Saturday 14 November 2020

Market Harborough, Leicestershire

 


Market Harborough is a town in the south-east corner of Leicestershire, just inside the border with Northamptonshire. It has a population of 23,000.

The town was founded around 1170 as one of the new towns established by King Henry II, and a market has been held here since 1204. A cattle market was held in The Square (which is actually a triangle!) until 1903, when it was moved to Springfield Street.

High Street leads away from The Square, being lined with a number of elegant Georgian houses, most of which have been converted to shops. Two buildings of note in High Street are the Parish Church of St Dionysius and the old Grammar School.

The church, built of ironstone, dates from the 14th century. The spire, which rises to 161 feet above the ground, is a particularly fine example of a “broach spire”, namely one that has eight triangular faces that rise from a square base atop a tower. The church is also unusual, for a parish church, both for its dedication to St Dionysius and for not having a churchyard.

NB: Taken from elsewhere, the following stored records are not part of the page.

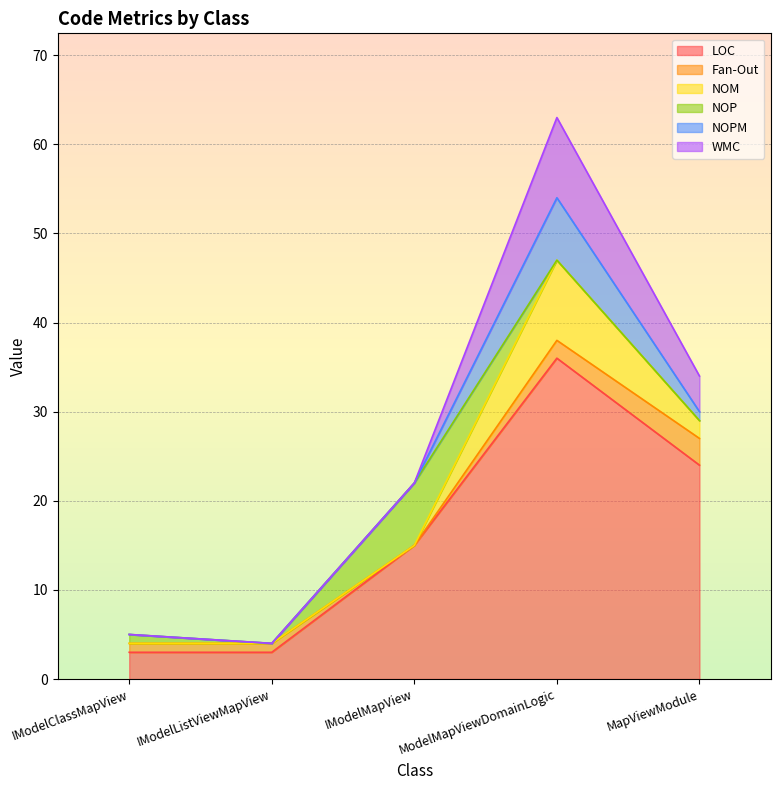

Count the number of data series in this chart.

6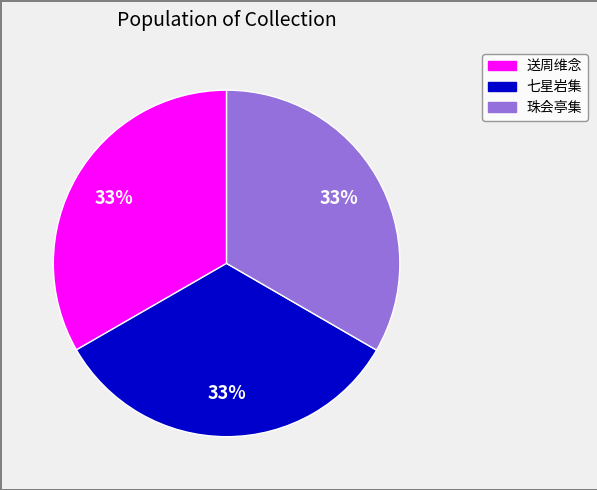

Does any single category account for the majority?

No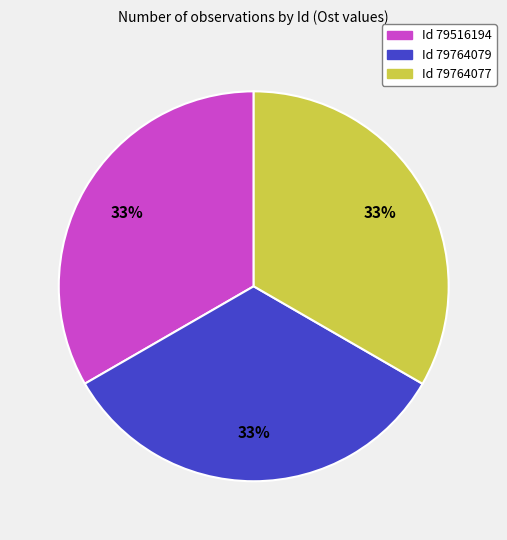

True or false: Id 79516194 accounts for 33% of the total.

True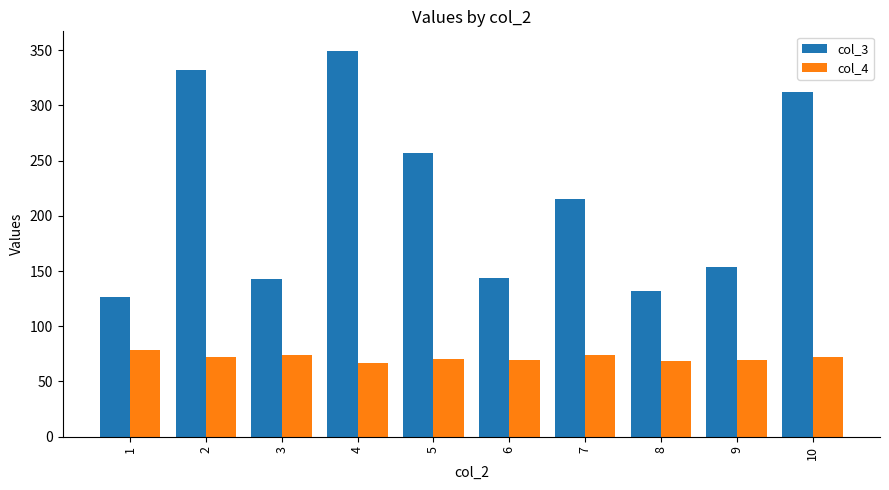

What is the value of the col_4 bar at the 1st from the left?

78.8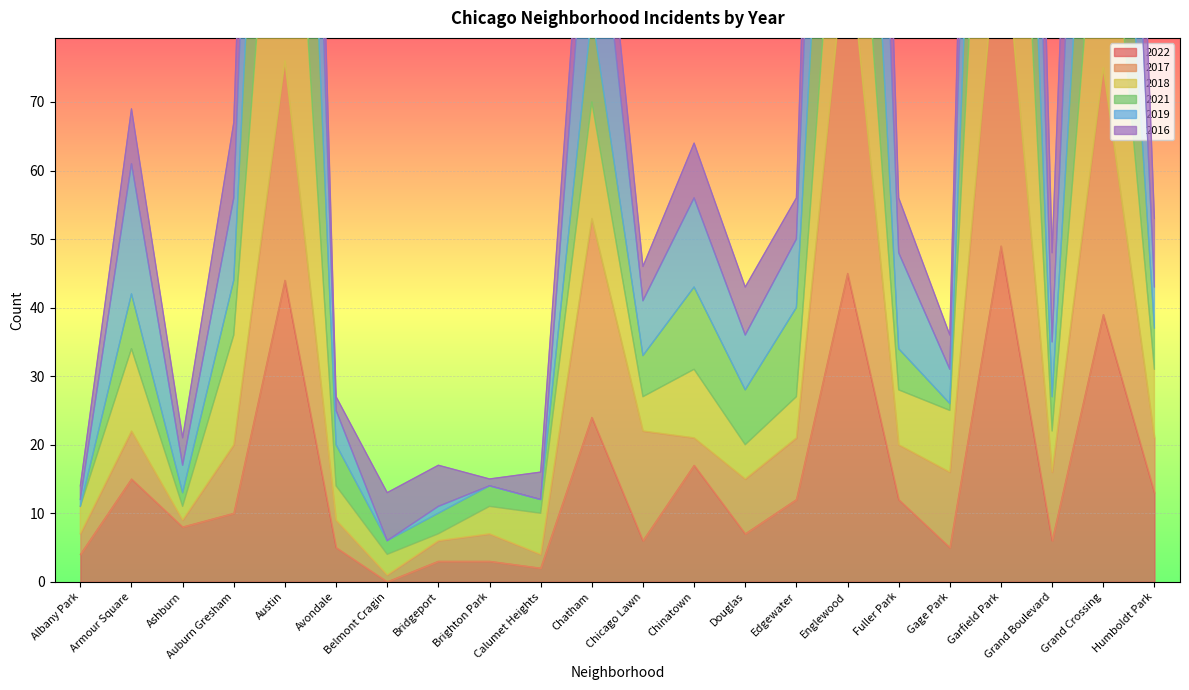

What position from the right is Humboldt Park?

1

Market Harborough is close to the Civil War battlefield of Naseby, where, on 14th June 1645, King Charles I was decisively beaten by the Parliamentary forces led by Oliver Cromwell. Charles held a council of war at Market Harborough before the battle, but after his defeat Cromwell occupied the town and announced his victory from the Bell Inn. The church was used to hold 4,500 Royalist prisoners overnight.

The timber-framed Grammar School was built in 1614. It stands on sturdy posts with an open ground floor, which served as a butter market. The school was the gift of Robert Smyth, who was born poor but journeyed to London to seek his fortune and managed so to do. One can still see the Biblical quotations, carved into the arches supporting the upper floor, that Smyth insisted on having made.

The building ceased to be a school in 1892 and it is now used as an exhibition centre.

Other notable buildings in the town include Brooke House, which was built in 1708, and Catherwood House (in The Square) which was built in the Gothic style in 1876 and was lived in at one time by Sir William Bragg (1862-1942) who won the Nobel Prize for Physics in 1915 for his work on X-ray crystallography.